SUPPLIED PASSAGE:

━━━━━━━━━━

Herein, the Medical Center for Dementia, which was introduced in 2008 as a new national health program in Japan, is reviewed from the perspective of the recent history of the national provision against dementia and the findings of a series of studies on the current status of medical care for dementia. The Medical Center for Dementia was developed to provide special medical services for dementia and connect with other community resources in order to contribute to building a comprehensive support network for demented patients. Specifically, the Medical Center for Dementia provides the following: (i) special medical consultation; (ii) differential diagnosis and early intervention; (iii) medical treatment for the acute stage of behavioral and psychological symptoms of dementia and concurrent medical conditions; (iv) education for general practitioners and other community professionals; (v) network meetings for the establishment of medical–medical and medical–care connection; and (vi) provision of information regarding dementia to the public. Special Medical Consultation Rooms would play an important role in the efficient functioning of the Medical Center for Dementia. In cooperation with municipal governments, the Medical Center for Dementia is also expected to play an important role in policy making and to improve the local status of medical care for people with dementia.

━━━━━━━━━━

Extracted data entries:
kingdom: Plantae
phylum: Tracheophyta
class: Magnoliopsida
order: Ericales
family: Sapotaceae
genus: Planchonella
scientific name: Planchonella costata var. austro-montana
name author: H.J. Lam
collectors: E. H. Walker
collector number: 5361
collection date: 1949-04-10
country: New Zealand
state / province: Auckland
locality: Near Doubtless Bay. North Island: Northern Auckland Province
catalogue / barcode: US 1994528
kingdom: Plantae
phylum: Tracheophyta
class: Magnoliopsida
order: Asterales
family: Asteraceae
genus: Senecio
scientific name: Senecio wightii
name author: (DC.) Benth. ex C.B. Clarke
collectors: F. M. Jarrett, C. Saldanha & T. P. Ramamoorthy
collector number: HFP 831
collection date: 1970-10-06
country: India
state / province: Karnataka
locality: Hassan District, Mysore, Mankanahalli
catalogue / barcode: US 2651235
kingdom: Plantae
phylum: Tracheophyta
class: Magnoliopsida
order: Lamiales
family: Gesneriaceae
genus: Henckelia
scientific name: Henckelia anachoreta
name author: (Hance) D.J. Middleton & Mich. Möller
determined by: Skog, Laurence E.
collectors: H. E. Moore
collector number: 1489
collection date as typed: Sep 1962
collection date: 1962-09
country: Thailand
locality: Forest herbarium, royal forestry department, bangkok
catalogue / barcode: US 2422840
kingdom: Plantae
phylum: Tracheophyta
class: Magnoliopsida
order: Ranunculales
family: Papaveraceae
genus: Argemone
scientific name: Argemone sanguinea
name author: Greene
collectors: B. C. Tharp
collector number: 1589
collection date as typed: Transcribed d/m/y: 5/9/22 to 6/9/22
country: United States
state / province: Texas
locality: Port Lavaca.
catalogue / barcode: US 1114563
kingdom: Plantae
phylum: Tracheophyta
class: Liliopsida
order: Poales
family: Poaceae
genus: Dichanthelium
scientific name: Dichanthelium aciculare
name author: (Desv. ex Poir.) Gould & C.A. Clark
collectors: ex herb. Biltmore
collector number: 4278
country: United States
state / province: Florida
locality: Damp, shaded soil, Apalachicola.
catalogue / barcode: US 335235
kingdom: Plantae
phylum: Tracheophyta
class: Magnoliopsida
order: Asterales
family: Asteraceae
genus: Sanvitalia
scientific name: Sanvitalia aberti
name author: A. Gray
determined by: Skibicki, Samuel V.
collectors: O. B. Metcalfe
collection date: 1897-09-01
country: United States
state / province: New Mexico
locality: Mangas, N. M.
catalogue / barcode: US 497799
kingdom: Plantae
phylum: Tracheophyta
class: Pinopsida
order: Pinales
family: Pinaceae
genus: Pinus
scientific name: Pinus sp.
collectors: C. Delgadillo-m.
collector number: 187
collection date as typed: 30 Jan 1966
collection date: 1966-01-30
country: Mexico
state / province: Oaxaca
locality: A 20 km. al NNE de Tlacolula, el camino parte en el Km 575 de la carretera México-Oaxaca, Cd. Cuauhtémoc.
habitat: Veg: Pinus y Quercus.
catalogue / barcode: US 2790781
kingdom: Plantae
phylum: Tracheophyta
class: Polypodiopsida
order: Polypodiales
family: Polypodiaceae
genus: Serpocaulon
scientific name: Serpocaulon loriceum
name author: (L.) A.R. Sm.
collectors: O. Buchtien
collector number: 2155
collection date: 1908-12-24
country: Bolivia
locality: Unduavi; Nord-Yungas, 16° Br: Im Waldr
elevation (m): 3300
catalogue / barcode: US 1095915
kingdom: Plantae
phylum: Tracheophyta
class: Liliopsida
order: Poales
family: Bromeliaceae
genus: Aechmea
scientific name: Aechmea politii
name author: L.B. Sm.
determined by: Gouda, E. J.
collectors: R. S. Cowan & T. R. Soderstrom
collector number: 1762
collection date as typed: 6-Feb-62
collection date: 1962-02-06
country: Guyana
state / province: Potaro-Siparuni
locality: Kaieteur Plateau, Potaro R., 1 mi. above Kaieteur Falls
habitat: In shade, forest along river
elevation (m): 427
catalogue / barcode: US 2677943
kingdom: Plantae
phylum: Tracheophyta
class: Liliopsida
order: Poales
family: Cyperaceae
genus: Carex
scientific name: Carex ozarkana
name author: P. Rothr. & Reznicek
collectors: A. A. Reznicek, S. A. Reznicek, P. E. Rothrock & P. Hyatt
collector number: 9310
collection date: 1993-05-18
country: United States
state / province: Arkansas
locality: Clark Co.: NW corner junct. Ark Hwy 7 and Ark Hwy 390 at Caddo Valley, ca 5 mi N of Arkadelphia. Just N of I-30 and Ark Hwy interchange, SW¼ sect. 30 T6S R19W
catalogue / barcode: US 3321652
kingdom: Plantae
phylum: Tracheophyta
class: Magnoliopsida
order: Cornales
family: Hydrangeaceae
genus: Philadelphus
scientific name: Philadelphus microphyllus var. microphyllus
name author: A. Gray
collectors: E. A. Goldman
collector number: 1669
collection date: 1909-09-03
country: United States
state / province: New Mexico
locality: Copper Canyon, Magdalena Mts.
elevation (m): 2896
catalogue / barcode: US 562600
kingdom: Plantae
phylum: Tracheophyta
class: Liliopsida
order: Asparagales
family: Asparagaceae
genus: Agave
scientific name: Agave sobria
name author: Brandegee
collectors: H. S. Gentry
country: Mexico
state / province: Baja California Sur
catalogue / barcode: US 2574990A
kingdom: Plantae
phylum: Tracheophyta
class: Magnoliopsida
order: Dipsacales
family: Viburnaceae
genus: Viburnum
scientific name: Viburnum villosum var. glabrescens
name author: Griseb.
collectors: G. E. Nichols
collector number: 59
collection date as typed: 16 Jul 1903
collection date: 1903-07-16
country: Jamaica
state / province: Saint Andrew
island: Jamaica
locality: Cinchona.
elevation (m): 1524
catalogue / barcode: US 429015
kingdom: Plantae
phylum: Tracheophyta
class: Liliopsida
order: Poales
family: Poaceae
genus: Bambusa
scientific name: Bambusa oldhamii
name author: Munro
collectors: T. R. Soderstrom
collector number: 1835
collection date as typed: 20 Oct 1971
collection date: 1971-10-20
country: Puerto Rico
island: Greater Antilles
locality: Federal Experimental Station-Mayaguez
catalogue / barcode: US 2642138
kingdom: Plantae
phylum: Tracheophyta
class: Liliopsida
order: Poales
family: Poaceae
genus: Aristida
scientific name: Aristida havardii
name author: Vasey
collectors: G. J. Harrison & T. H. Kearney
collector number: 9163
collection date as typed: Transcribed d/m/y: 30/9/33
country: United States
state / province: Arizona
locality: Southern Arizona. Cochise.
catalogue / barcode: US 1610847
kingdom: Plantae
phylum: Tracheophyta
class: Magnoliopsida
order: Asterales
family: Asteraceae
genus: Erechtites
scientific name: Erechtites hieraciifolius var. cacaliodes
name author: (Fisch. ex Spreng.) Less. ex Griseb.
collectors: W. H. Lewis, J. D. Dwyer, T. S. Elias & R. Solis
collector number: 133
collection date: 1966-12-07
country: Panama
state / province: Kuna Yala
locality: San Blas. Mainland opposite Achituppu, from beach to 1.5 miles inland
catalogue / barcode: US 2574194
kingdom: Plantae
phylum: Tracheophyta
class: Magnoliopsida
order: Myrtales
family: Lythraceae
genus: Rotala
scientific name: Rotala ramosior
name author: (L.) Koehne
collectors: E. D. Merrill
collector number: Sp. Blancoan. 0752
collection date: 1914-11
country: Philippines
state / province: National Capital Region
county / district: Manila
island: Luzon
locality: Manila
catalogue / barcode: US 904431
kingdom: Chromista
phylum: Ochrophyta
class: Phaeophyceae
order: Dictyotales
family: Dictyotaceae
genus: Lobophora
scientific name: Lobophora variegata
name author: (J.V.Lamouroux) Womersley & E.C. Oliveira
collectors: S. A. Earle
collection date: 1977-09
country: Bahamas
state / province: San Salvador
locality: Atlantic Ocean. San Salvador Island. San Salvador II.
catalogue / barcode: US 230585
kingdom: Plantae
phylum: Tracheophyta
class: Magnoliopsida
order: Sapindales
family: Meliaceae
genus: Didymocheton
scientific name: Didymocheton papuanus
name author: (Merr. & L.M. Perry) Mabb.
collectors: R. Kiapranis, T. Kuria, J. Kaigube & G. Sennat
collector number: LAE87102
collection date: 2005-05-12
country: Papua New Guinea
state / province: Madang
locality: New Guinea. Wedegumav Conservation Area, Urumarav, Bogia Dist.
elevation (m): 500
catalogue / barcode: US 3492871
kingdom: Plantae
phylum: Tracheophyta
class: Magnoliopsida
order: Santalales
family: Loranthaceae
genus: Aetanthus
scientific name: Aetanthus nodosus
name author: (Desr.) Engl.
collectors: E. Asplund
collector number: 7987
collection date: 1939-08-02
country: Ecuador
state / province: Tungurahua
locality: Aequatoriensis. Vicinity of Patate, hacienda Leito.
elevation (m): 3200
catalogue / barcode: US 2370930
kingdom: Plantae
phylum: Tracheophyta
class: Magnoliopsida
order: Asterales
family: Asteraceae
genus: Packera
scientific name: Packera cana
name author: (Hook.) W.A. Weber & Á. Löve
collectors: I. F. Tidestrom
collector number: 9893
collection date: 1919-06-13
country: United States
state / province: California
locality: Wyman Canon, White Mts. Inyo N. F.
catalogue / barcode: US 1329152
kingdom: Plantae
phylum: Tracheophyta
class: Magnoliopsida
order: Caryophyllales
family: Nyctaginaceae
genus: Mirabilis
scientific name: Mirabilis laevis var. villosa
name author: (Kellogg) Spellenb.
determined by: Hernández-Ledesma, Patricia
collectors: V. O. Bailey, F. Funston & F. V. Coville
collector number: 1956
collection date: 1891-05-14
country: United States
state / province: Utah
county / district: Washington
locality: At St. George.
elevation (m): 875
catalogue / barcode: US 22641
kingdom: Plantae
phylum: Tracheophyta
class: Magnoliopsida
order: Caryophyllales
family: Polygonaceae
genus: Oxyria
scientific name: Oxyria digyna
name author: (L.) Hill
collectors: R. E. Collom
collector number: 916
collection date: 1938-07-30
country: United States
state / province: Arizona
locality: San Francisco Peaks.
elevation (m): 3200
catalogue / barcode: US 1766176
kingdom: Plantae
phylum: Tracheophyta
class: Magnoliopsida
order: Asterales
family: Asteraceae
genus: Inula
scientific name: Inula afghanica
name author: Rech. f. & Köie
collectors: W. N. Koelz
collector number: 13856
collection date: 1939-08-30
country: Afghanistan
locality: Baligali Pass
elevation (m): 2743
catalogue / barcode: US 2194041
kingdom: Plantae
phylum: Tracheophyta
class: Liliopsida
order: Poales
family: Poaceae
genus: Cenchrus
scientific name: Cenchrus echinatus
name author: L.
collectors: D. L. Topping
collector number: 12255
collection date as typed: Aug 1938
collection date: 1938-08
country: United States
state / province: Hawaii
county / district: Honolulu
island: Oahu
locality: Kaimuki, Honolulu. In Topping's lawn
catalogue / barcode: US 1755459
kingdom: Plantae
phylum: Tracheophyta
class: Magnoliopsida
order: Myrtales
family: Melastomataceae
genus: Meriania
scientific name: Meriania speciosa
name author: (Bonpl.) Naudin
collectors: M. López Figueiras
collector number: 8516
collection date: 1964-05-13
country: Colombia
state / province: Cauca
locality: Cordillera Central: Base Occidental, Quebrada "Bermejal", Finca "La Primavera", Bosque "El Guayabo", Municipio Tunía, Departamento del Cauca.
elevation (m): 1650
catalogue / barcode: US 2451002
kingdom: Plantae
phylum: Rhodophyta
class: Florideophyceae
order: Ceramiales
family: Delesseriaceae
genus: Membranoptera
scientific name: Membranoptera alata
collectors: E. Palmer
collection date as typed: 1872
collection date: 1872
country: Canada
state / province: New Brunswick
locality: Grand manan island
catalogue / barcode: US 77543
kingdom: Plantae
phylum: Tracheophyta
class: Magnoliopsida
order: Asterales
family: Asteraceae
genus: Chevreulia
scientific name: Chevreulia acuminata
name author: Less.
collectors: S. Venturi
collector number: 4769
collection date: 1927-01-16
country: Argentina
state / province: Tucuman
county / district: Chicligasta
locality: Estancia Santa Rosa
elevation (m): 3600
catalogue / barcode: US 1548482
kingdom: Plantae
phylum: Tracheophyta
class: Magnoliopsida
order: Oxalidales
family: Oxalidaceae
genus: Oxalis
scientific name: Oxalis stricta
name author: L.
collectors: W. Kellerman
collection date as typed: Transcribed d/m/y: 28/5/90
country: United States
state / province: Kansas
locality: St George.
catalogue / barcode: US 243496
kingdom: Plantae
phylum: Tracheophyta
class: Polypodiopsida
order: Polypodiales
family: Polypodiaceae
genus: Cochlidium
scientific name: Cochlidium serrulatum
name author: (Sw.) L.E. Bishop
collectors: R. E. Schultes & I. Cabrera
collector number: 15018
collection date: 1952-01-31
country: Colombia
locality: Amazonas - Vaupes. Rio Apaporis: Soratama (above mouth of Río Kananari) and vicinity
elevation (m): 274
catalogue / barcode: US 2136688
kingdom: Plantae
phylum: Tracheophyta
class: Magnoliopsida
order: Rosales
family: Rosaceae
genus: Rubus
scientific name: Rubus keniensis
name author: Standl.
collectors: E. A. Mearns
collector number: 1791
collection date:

━━━━━━━━━━

PROBLEMS TO SOLVE:
1: In the passage on Japan's Medical Center for Dementia, what reason is given for designing the Center to connect with other community resources, beyond providing special medical services? Reply in one to three sentences.
2: Pick up the passage on Japan's Medical Center for Dementia after its final sentence and carry it forward.

ANSWERS FOR THE TASKS:
1: The Center was designed to provide special medical services for dementia and to connect with other community resources so that it could help build a comprehensive support network for demented patients.

2:
INTRODUCTION

  1. Top of page
  2. Abstract
  3. INTRODUCTION
  4. RECENT HISTORY OF THE NATIONAL PROVISIONS AGAINST DEMENTIA IN JAPAN
  5. FUNCTIONS ACTUALLY EXPECTED FROM DCE
  6. ACTUAL STATUS OF MEDICAL RESOURCES FOR DEMENTIA
  7. MEDICAL CENTER FOR DEMENTIA
  8. CONCLUSIONS
  9. REFERENCES

According to the Population Statistics of Japan 2006 published by the National Institute of Population and Social Security Research,1 the number of elderly people aged 65 years and over will reach 30 000 000 by 2012 and peak at 38 600 000 in 2042. Although a subsequent decrease in this number will be seen, the proportion of elderly people in the population will continue to increase, reaching 40% by 2052. It is also noteworthy that the main source of this increase in the proportion of the elderly in the population is found in the old-old, those aged 75 years and over, the proportion of which is expected to exceed that of the young-old, those aged 65–74 years, in 2017 (Fig. 1).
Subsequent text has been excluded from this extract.